Where an image occurs, skip it and print the rest of the records verbatim.

(Dataset entries)
■ ■ ■ ■

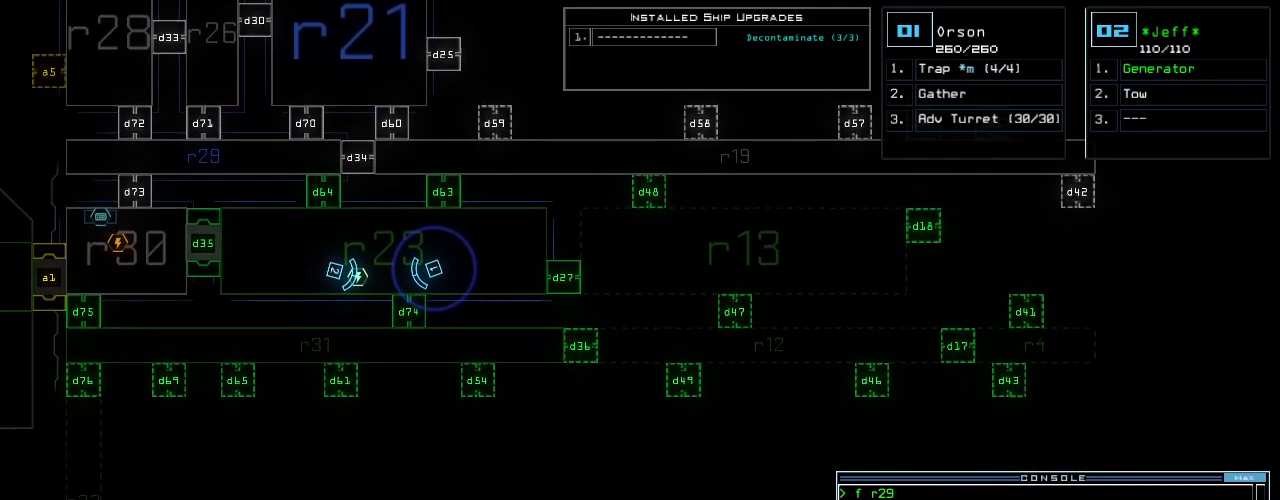
{"keys": ["right"], "events": [[312, "down", "up"], [375, "right", "down"]]}
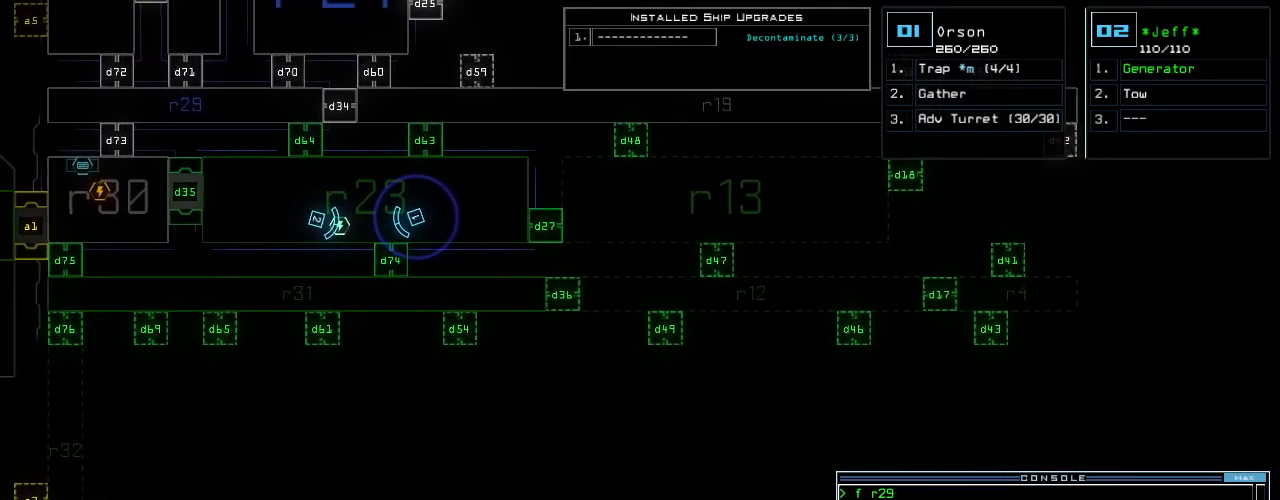
{"keys": [], "events": [[83, "right", "up"]]}
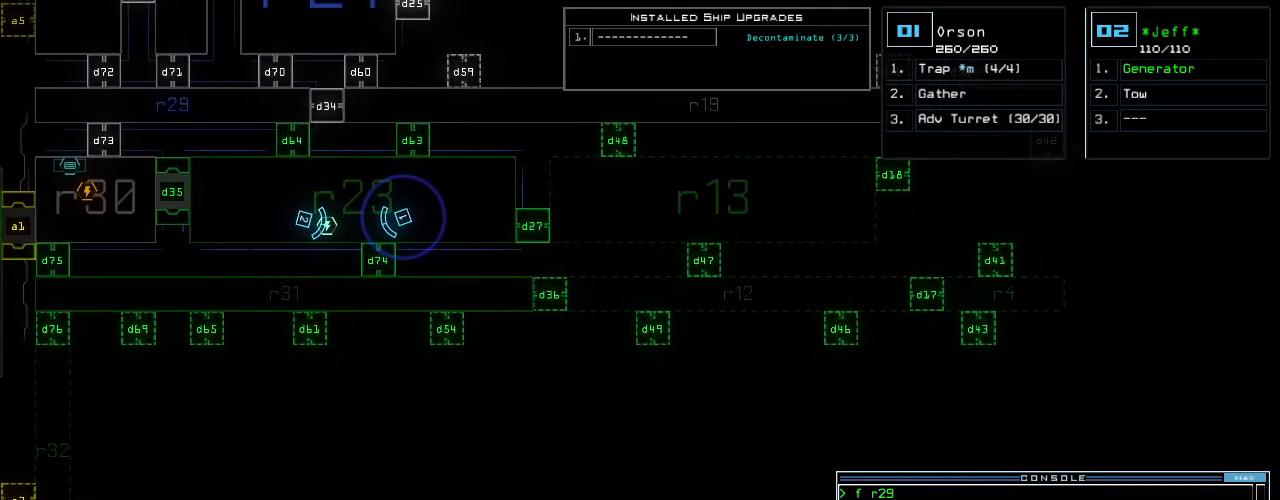
{"keys": [], "events": []}
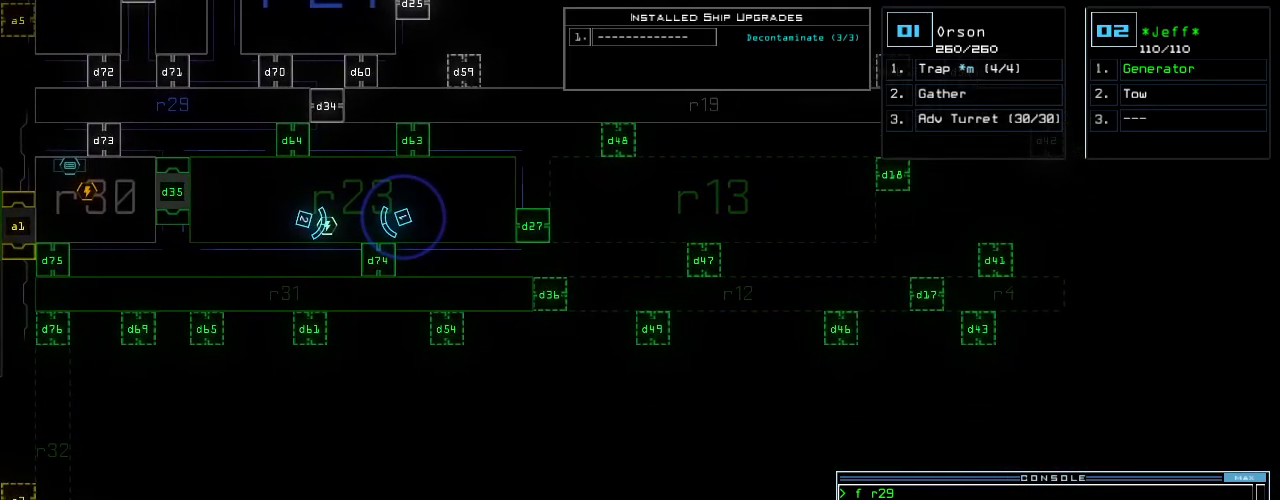
{"keys": ["up"], "events": [[229, "1", "down"], [271, "up", "down"], [292, "1", "up"], [312, "right", "down"], [417, "right", "up"]]}
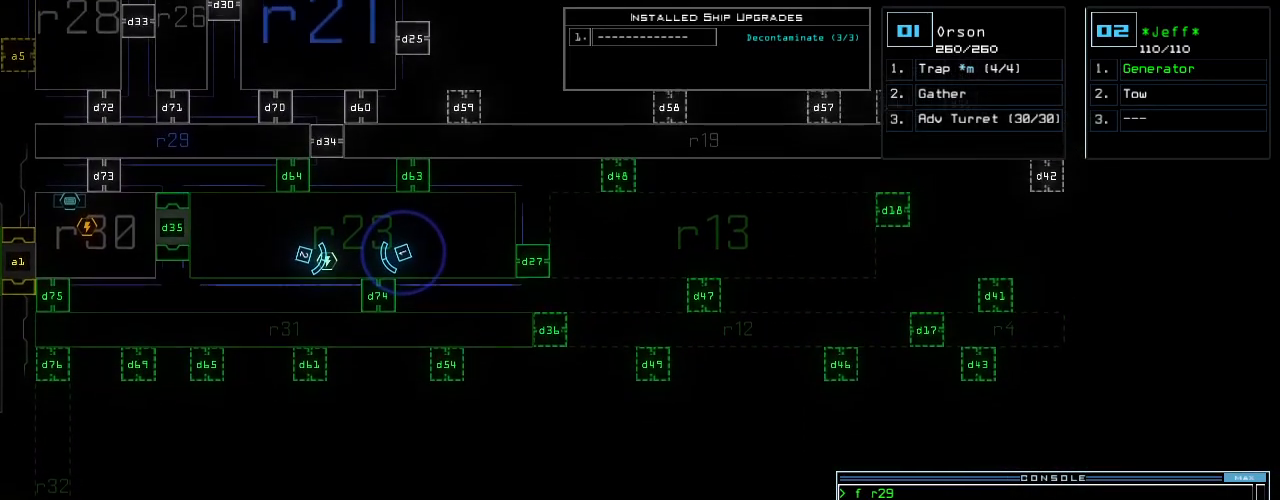
{"keys": [], "events": [[21, "shift_l", "down"], [146, "shift_l", "up"], [146, "up", "up"]]}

■ ■ ■ ■

> _Answer section_:
{"keys": ["right"], "events": [[312, "down", "up"], [375, "right", "down"]]}
{"keys": [], "events": [[83, "right", "up"]]}
{"keys": [], "events": []}
{"keys": ["up"], "events": [[229, "1", "down"], [271, "up", "down"], [292, "1", "up"], [312, "right", "down"], [417, "right", "up"]]}
{"keys": [], "events": [[21, "shift_l", "down"], [146, "shift_l", "up"], [146, "up", "up"]]}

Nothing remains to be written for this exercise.